__Work required__: Identify each line below that contains the word "Capitol", and copy it out.

(Transcribed page contents)
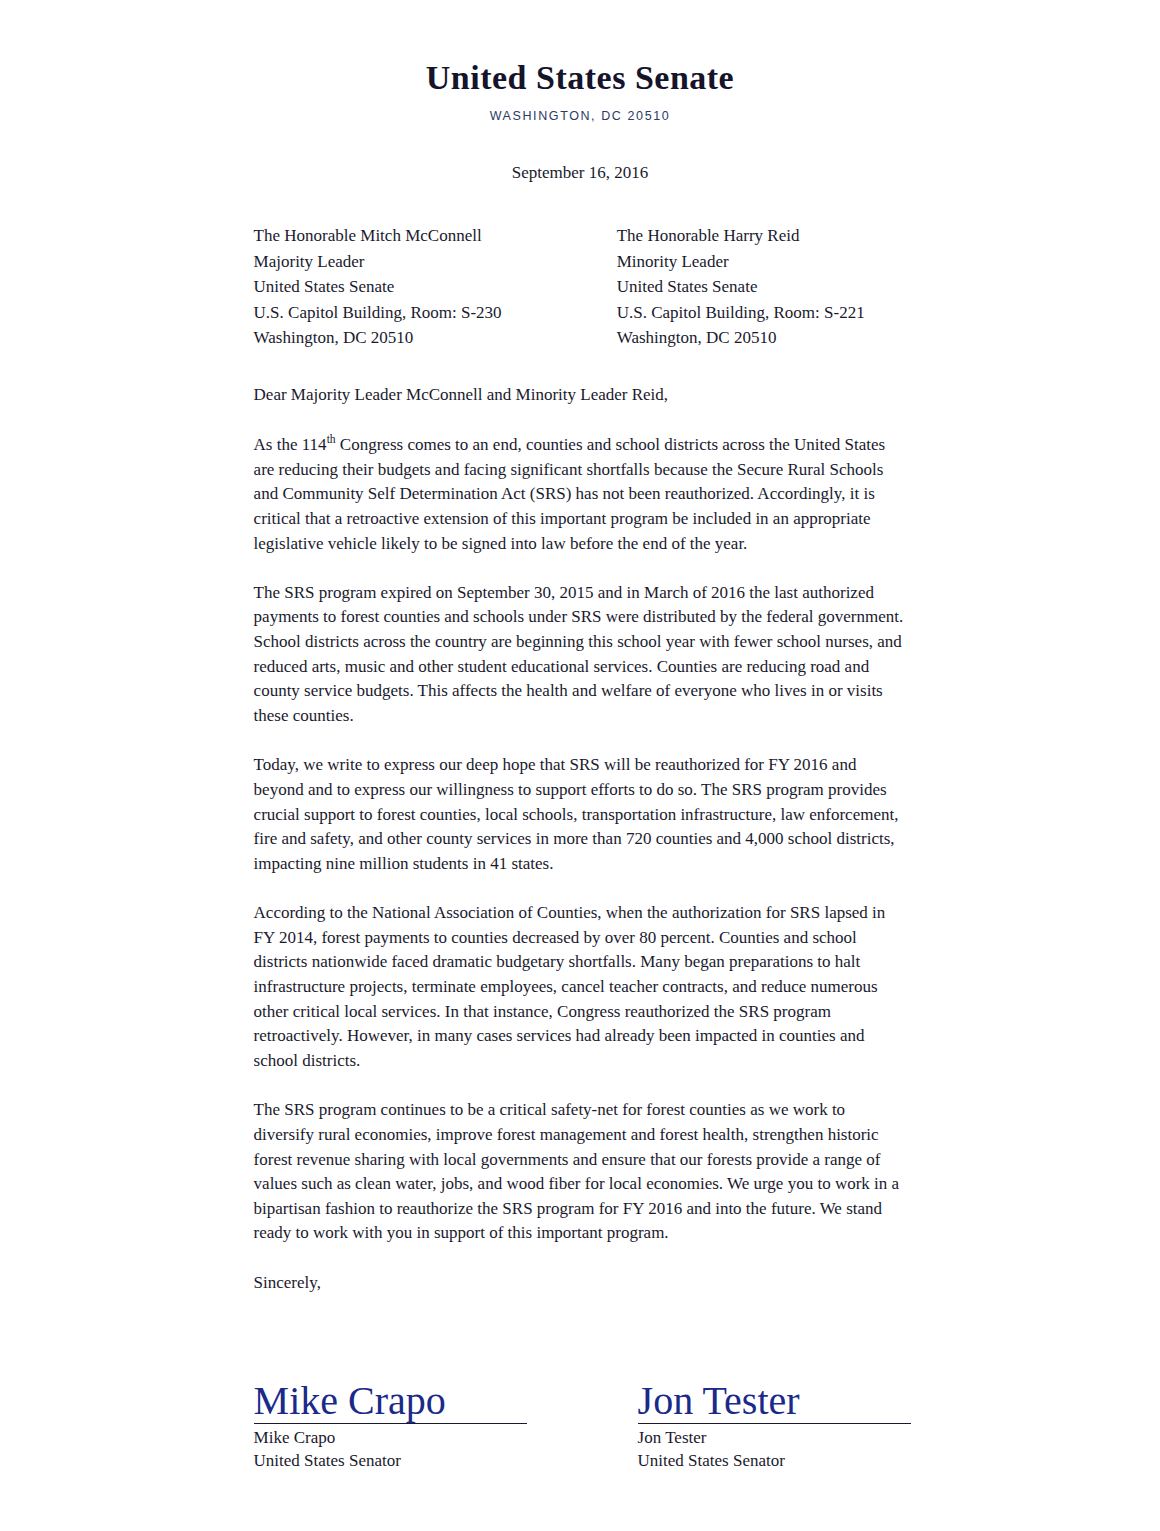United States Senate
WASHINGTON, DC 20510
September 16, 2016
The Honorable Mitch McConnell Majority Leader United States Senate U.S. Capitol Building, Room: S-230 Washington, DC 20510
The Honorable Harry Reid Minority Leader United States Senate U.S. Capitol Building, Room: S-221 Washington, DC 20510
Dear Majority Leader McConnell and Minority Leader Reid,
As the 114th Congress comes to an end, counties and school districts across the United States are reducing their budgets and facing significant shortfalls because the Secure Rural Schools and Community Self Determination Act (SRS) has not been reauthorized. Accordingly, it is critical that a retroactive extension of this important program be included in an appropriate legislative vehicle likely to be signed into law before the end of the year.
The SRS program expired on September 30, 2015 and in March of 2016 the last authorized payments to forest counties and schools under SRS were distributed by the federal government. School districts across the country are beginning this school year with fewer school nurses, and reduced arts, music and other student educational services. Counties are reducing road and county service budgets. This affects the health and welfare of everyone who lives in or visits these counties.
Today, we write to express our deep hope that SRS will be reauthorized for FY 2016 and beyond and to express our willingness to support efforts to do so. The SRS program provides crucial support to forest counties, local schools, transportation infrastructure, law enforcement, fire and safety, and other county services in more than 720 counties and 4,000 school districts, impacting nine million students in 41 states.
According to the National Association of Counties, when the authorization for SRS lapsed in FY 2014, forest payments to counties decreased by over 80 percent. Counties and school districts nationwide faced dramatic budgetary shortfalls. Many began preparations to halt infrastructure projects, terminate employees, cancel teacher contracts, and reduce numerous other critical local services. In that instance, Congress reauthorized the SRS program retroactively. However, in many cases services had already been impacted in counties and school districts.
The SRS program continues to be a critical safety-net for forest counties as we work to diversify rural economies, improve forest management and forest health, strengthen historic forest revenue sharing with local governments and ensure that our forests provide a range of values such as clean water, jobs, and wood fiber for local economies. We urge you to work in a bipartisan fashion to reauthorize the SRS program for FY 2016 and into the future. We stand ready to work with you in support of this important program.
Sincerely,
Mike Crapo
Mike Crapo
United States Senator
Jon Tester
Jon Tester
United States Senator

__Answer box__:
The Honorable Mitch McConnell Majority Leader United States Senate U.S. Capitol Building, Room: S-230 Washington, DC 20510
The Honorable Harry Reid Minority Leader United States Senate U.S. Capitol Building, Room: S-221 Washington, DC 20510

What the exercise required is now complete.